Activity: Your answer is the lines below, exactly, from the one that contains "2. A. J. Speziale" through the one that contains "5. A mixture", both included.

Records shown Start Marker

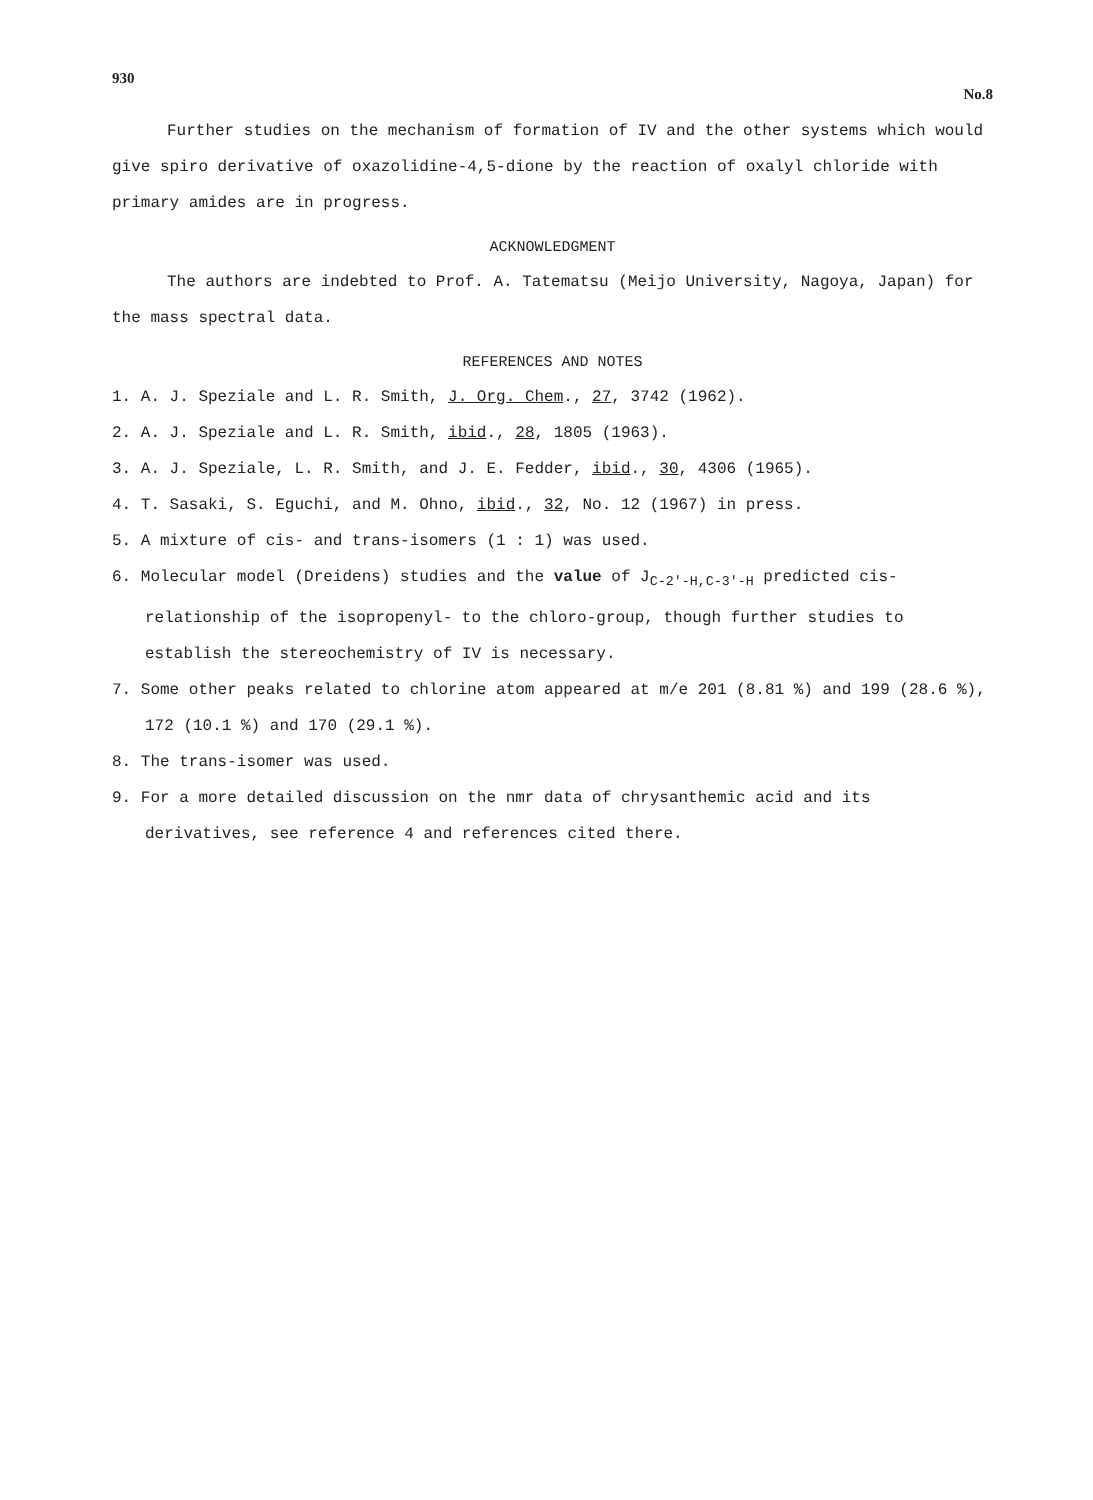930 No.8
Further studies on the mechanism of formation of IV and the other systems which would give spiro derivative of oxazolidine-4,5-dione by the reaction of oxalyl chloride with primary amides are in progress.
ACKNOWLEDGMENT
The authors are indebted to Prof. A. Tatematsu (Meijo University, Nagoya, Japan) for the mass spectral data.
REFERENCES AND NOTES
1. A. J. Speziale and L. R. Smith, J. Org. Chem., 27, 3742 (1962).
2. A. J. Speziale and L. R. Smith, ibid., 28, 1805 (1963).
3. A. J. Speziale, L. R. Smith, and J. E. Fedder, ibid., 30, 4306 (1965).
4. T. Sasaki, S. Eguchi, and M. Ohno, ibid., 32, No. 12 (1967) in press.
5. A mixture of cis- and trans-isomers (1 : 1) was used.
6. Molecular model (Dreidens) studies and the value of J<sub>C-2'-H,C-3'-H</sub> predicted cis-relationship of the isopropenyl- to the chloro-group, though further studies to establish the stereochemistry of IV is necessary.
7. Some other peaks related to chlorine atom appeared at m/e 201 (8.81 %) and 199 (28.6 %), 172 (10.1 %) and 170 (29.1 %).
8. The trans-isomer was used.
9. For a more detailed discussion on the nmr data of chrysanthemic acid and its derivatives, see reference 4 and references cited there.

Records shown End Marker

Result of this exercise:
2. A. J. Speziale and L. R. Smith, ibid., 28, 1805 (1963).
3. A. J. Speziale, L. R. Smith, and J. E. Fedder, ibid., 30, 4306 (1965).
4. T. Sasaki, S. Eguchi, and M. Ohno, ibid., 32, No. 12 (1967) in press.
5. A mixture of cis- and trans-isomers (1 : 1) was used.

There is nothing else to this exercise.